Economics: There is good and bad in AMLO’s first 100 days

MEXICO - Report 18 Mar 2019 by Mauricio Gonzalez and Francisco González

The first months of the government of President Andrés Manuel López Obrador have produced striking contrasts in economic matters, although clearly there have been more negative than positive ones. With its de facto impact on the economy dating back at least to late October, when he announced intentions to cancel the Texcoco airport and there was talk of the postponement/cancellation of the energy reform bid rounds, the most important question on our balance sheet of the administration’s handling of the economy during these first 100 days is still the direction of the economy at a time of heightened uncertainty domestically and globally.

The most significant developments on the promising side of the ledger include the extent to which consumer confidence continues to soar and consumer inflation continued to recede, breaking in February back within Banco de México’s 3% +/- 1pp target range for the first time since December 2016.
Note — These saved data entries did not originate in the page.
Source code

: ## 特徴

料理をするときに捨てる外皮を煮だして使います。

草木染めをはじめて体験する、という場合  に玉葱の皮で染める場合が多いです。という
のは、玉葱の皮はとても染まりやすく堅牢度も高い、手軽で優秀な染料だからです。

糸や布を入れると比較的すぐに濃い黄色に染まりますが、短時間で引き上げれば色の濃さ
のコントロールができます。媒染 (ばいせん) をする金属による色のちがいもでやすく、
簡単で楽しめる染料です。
But the negative column is led by decreasing trends in production, consumption and investment indicators. We have seen a negative trend in industrial output dating back to October and reaffirmed in the latest report (January), and a drop in electricity production bodes ill for the broader economy. Private consumption showed its least pronounced growth in December, the National Retail Association reported another month of negative sales in February, and domestic sales of autos declined almost two percentage points during the first two months of the year.
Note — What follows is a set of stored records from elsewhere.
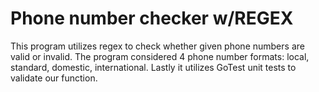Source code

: # Phone number checker w/REGEX
This program utilizes regex to check whether given phone numbers are valid or invalid.
The program considered 4 phone number formats: local, standard, domestic, international.
Lastly it utilizes GoTest unit tests to validate our function.

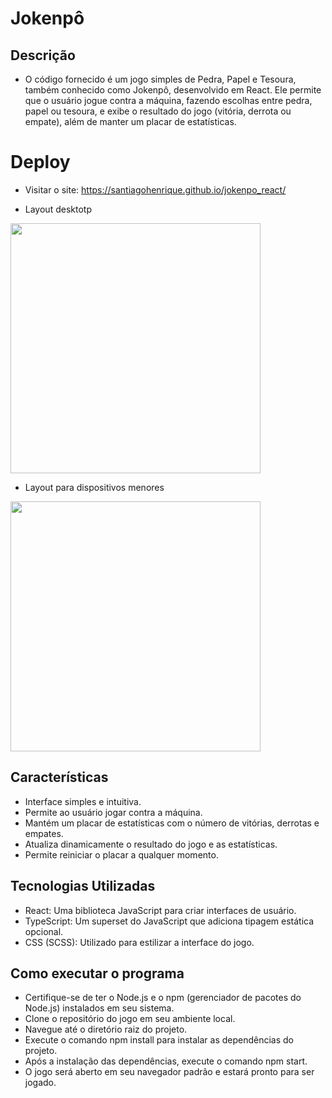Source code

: # Jokenpô

## Descrição
- O código fornecido é um jogo simples de Pedra, Papel e Tesoura, também conhecido como Jokenpô, desenvolvido em React. Ele permite que o usuário jogue contra a máquina, fazendo escolhas entre pedra, papel ou tesoura, e exibe o resultado do jogo (vitória, derrota ou empate), além de manter um placar de estatísticas.

# Deploy
- Visitar o site: https://santiagohenrique.github.io/jokenpo_react/

- Layout desktotp
<div>
  <img src="https://github.com/santiagohenrique/jokenpo_react/assets/88721828/2ac53423-2571-4716-ad7f-83450fd3c06b" width="400px" />
</div>

- Layout para dispositivos menores
<div>
  <img src="https://github.com/santiagohenrique/jokenpo_react/assets/88721828/c58d45ab-9713-4ec4-820b-b9f742970278" width="400px" />
</div>

## Características
- Interface simples e intuitiva.
- Permite ao usuário jogar contra a máquina.
- Mantém um placar de estatísticas com o número de vitórias, derrotas e empates.
- Atualiza dinamicamente o resultado do jogo e as estatísticas.
- Permite reiniciar o placar a qualquer momento.

## Tecnologias Utilizadas
- React: Uma biblioteca JavaScript para criar interfaces de usuário.
- TypeScript: Um superset do JavaScript que adiciona tipagem estática opcional.
- CSS (SCSS): Utilizado para estilizar a interface do jogo.

## Como executar o programa
- Certifique-se de ter o Node.js e o npm (gerenciador de pacotes do Node.js) instalados em seu sistema.
- Clone o repositório do jogo em seu ambiente local.
- Navegue até o diretório raiz do projeto.
- Execute o comando npm install para instalar as dependências do projeto.
- Após a instalação das dependências, execute o comando npm start.
- O jogo será aberto em seu navegador padrão e estará pronto para ser jogado.
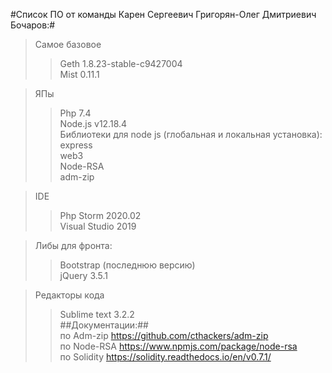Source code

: #Список ПО от команды Карен Сергеевич Григорян-Олег Дмитриевич Бочаров:#
>Самое базовое
>>Geth 1.8.23-stable-c9427004  
>>Mist 0.11.1  

>ЯПы
>>Php 7.4  
>>Node.js v12.18.4  
>Библиотеки для node js (глобальная и локальная установка):  
>>express  
>>web3  
>>Node-RSA  
>>adm-zip  

>IDE
>>Php Storm 2020.02  
>>Visual Studio 2019  

>Либы для фронта:
>>Bootstrap (последнюю версию)  
>>jQuery 3.5.1  

>Редакторы кода
>>Sublime text 3.2.2    
##Документации:##  
по Adm-zip https://github.com/cthackers/adm-zip  
по Node-RSA https://www.npmjs.com/package/node-rsa  
по Solidity https://solidity.readthedocs.io/en/v0.7.1/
Those negative output trends are already weighing on employment and household incomes. Growth has already been trending lower in payroll employment and real wages, even before the data begins to reflect the massive layoffs the government implemented since assuming power and that generally involved employees who had been enjoying mid range and high purchasing power. Gross Fixed Investment (GFI) continues to contract, as does business sentiment.

In the same way, ratings agencies unimpressed by government efforts to shore up Pemex have been lowering their outlook and ratings on Mexican debt, while analysts continue to scale back their GDP growth forecasts for this year and next. Those moves add to the squeeze on public finance as revenues fall and spending grows.